Food maker Mars, which has 130,000 employees in 80 countries, said it plans to cut its future business travel globally by at least half compared with 2019.
“We will travel for purpose rather than presence,” the privately held company said in a statement. The move is intended to promote employee wellness and meet environmental goals.
Several airlines have warned their financial results will be worse than expected because of the fall setback in business travel. Deutsche Bank’s airline analyst Michael Linenberg now projects U.S. corporate travel will get back to only 50% or 60% of what it was in 2019 by the end of this year.
Conferences and trade shows have shown some reawakening. In Orlando, Fla., which has been a more active meeting and convention destination than most, the convention center has held 89 events through August this year—many of them coming this summer—and another 42 are scheduled for the last four months of 2021.
But cancellations continue—one fall event canceled last week, according to a convention center spokeswoman. Thus far, 28 events canceled this year and another 25 were rescheduled, some out as far as 2030.
Companies are “ready to get back to business. We saw that in our June and July events, which were extremely strong,’’ says Mark Tester, executive director of the Orange County Convention Center in Orlando.
Deloitte surveyed 150 travel managers this spring and found that building back travel spending is a tug of war internally: Two-thirds of the travel managers surveyed said tighter budgets will limit who travels and how often.
Even before the Delta-variant surge, travel managers in the survey said they expected a slow return with damped demand through early 2022. By the end of 2022, Deloitte predicted that U.S. corporate travel spending would reach 65% to 80% of 2019 spending.
Travel managers said that while visits to prospects and clients will lead the comeback, the pandemic experience has convinced executives that tech platforms will suffice for some internal team meetings, leadership meetings and training as well as some conferences.
“They are definitely getting to a place where it’s a new normal,” Mr.

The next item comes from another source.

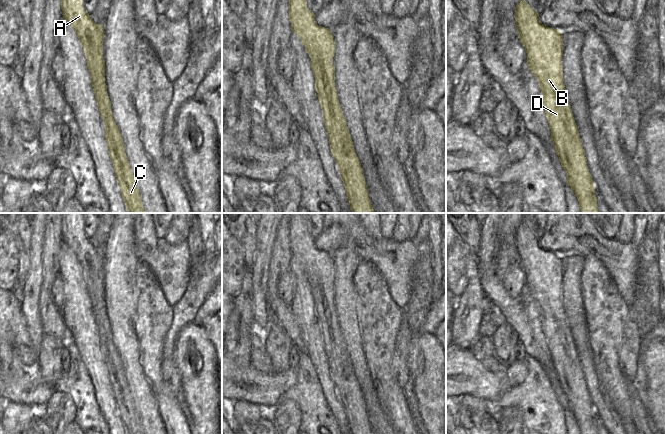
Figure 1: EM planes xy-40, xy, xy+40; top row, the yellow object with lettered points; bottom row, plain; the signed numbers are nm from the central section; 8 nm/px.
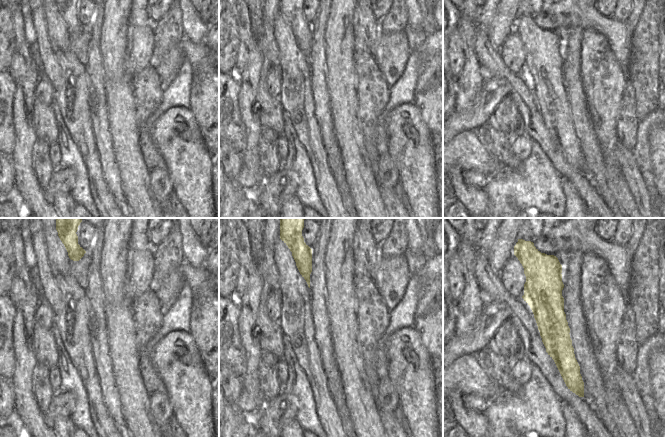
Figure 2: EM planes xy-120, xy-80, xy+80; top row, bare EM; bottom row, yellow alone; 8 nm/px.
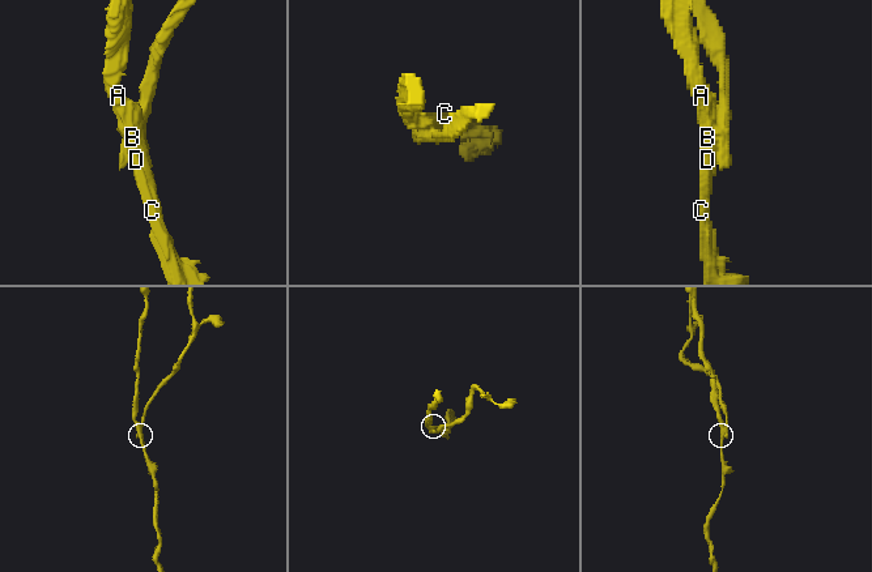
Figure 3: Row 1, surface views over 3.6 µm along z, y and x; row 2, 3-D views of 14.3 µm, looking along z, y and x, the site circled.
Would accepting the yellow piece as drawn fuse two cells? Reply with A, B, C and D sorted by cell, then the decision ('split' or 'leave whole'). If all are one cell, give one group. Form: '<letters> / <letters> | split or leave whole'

Jackson says.
One example: Conferences and meetings for training and education likely will migrate to Zoom and other platforms for many attendees (though some will be in person as well). But gatherings where the real value is networking, seeing competitors’ products and pitching clients will likely return in-person.
Even among Mr. Jackson’s airline clients, “I think now there is a realization that business travel will probably not come back to where it was at 2019 levels at least for quite some time,” he said.
Publicly, airlines that depend on business travel for the bulk of their profits are holding fast to the notion that the dip isn’t permanent.
Delta Air Lines Chief Executive Ed Bastian says corporate spending in March was only 20% of what it was in 2019 for his airline. That doubled to 40% by June, and he thought it would be 60% by September. The latest variant—Mr. Bastian won’t call it “Delta ”—pushes that timetable back, but doesn’t change it.
Mr. Bastian says that people are comfortable with travel itself—planes were packed this summer with plenty of business employees on vacation. Once offices reopen and companies gain confidence that they can send employees out without increasing their risk of illness, he says business trips will resume.